Required action = Keep every line in which "optical" occurs and drop the rest of the data.

Records shown =
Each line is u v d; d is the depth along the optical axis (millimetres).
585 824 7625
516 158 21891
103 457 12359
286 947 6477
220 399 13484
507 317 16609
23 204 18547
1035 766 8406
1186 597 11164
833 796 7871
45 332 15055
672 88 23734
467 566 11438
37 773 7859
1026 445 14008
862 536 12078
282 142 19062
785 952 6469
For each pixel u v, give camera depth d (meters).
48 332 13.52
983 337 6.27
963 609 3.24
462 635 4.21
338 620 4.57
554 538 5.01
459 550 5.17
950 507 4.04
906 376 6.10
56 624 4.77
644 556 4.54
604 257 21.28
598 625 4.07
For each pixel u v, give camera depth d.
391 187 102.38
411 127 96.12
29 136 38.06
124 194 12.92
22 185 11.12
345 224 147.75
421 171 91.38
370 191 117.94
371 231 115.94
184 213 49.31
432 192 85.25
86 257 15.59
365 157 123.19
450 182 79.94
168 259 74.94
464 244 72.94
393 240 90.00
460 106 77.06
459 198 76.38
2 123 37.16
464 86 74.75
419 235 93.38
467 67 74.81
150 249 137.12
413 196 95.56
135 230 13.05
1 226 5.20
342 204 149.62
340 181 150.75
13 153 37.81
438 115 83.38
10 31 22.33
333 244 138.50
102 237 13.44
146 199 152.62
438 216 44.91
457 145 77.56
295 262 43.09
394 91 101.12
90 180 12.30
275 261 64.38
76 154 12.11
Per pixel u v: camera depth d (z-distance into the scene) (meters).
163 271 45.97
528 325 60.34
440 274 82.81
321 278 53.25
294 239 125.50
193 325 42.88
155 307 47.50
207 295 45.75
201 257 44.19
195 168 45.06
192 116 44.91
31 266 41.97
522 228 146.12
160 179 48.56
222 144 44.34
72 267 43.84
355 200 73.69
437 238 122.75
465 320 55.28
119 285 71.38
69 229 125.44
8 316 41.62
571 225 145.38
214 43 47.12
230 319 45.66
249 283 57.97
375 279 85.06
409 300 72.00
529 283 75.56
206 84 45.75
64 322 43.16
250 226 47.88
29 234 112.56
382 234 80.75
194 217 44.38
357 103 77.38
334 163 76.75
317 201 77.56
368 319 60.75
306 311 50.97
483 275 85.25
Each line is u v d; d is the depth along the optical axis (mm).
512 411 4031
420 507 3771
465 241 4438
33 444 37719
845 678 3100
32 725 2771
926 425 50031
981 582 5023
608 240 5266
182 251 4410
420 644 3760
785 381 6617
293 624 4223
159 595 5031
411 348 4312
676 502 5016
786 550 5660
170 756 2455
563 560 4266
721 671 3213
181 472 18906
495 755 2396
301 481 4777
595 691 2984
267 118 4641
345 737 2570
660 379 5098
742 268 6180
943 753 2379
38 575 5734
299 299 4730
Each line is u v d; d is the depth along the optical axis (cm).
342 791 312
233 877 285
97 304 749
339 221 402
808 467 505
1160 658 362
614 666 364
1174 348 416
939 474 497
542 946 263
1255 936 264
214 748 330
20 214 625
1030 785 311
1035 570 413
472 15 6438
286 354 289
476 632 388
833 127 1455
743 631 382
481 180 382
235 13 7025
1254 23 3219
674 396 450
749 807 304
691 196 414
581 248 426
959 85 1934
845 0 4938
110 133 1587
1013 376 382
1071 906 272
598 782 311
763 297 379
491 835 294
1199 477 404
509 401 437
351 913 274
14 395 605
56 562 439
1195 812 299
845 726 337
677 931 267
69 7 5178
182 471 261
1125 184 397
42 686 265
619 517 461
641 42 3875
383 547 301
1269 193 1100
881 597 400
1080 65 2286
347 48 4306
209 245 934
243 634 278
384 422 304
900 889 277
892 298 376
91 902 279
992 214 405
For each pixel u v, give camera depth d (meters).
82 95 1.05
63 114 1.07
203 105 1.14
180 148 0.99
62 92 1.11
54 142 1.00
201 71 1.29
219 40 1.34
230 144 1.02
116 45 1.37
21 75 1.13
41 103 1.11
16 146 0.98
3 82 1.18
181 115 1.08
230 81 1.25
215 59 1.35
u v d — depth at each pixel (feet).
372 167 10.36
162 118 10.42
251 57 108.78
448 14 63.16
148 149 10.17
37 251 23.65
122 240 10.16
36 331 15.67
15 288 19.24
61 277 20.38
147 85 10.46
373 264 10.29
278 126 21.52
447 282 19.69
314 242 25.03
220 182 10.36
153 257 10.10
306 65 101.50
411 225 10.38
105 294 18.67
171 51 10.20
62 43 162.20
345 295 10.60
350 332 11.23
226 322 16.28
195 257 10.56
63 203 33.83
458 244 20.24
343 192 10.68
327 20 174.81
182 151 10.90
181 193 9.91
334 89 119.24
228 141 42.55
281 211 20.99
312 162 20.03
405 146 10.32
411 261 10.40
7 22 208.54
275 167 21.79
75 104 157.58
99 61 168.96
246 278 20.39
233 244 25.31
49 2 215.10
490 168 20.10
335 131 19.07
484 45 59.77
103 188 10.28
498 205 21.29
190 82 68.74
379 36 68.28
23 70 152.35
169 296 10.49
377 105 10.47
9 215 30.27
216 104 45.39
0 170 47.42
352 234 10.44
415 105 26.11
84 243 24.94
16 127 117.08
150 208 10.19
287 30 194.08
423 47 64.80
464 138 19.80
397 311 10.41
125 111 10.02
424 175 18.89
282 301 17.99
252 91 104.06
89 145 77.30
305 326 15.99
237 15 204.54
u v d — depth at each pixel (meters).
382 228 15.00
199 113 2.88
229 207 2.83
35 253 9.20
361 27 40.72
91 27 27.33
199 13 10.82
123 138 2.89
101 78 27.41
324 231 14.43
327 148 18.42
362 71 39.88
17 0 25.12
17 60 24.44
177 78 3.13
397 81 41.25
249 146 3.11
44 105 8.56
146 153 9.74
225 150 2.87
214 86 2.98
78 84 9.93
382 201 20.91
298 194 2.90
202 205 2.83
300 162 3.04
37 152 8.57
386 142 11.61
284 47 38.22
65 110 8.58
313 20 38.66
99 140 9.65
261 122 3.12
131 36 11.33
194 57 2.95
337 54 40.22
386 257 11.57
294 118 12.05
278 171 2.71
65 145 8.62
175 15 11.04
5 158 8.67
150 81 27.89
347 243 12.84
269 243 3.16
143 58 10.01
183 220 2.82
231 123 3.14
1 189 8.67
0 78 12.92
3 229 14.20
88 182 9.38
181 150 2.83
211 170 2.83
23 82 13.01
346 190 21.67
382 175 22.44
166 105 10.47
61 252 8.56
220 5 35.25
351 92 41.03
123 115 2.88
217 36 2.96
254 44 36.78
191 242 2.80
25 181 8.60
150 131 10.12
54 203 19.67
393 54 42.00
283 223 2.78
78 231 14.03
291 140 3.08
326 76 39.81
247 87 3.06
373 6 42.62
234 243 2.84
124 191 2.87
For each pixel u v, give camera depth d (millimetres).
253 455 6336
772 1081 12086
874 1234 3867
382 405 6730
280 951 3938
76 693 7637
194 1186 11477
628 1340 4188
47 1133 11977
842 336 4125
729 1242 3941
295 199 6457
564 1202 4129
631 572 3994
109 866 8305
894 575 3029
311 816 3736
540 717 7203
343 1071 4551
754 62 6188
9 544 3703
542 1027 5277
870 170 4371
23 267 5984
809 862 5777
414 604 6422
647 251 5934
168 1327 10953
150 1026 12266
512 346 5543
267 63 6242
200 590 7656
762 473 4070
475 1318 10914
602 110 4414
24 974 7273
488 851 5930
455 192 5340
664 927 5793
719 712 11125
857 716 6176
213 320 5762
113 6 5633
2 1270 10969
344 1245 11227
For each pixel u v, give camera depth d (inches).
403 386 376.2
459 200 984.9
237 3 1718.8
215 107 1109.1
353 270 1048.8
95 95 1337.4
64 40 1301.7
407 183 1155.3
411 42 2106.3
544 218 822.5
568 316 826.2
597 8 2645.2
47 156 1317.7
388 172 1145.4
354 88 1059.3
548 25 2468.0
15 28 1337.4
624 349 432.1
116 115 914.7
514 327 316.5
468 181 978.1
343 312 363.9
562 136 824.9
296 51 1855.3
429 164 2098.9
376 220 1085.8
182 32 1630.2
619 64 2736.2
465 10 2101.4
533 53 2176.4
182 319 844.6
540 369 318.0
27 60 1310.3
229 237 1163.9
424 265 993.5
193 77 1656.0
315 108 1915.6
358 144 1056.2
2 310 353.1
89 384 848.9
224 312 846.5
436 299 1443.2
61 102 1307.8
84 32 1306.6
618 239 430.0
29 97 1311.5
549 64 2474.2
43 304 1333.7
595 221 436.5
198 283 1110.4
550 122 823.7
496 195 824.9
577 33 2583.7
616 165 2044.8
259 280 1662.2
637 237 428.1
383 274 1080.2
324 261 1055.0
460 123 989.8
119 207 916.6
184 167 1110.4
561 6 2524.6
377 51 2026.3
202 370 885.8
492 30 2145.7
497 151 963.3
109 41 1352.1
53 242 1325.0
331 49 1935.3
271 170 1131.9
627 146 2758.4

Answer to the problem =
Each line is u v d; d is the depth along the optical axis (millimetres).
Each line is u v d; d is the depth along the optical axis (mm).
Each line is u v d; d is the depth along the optical axis (cm).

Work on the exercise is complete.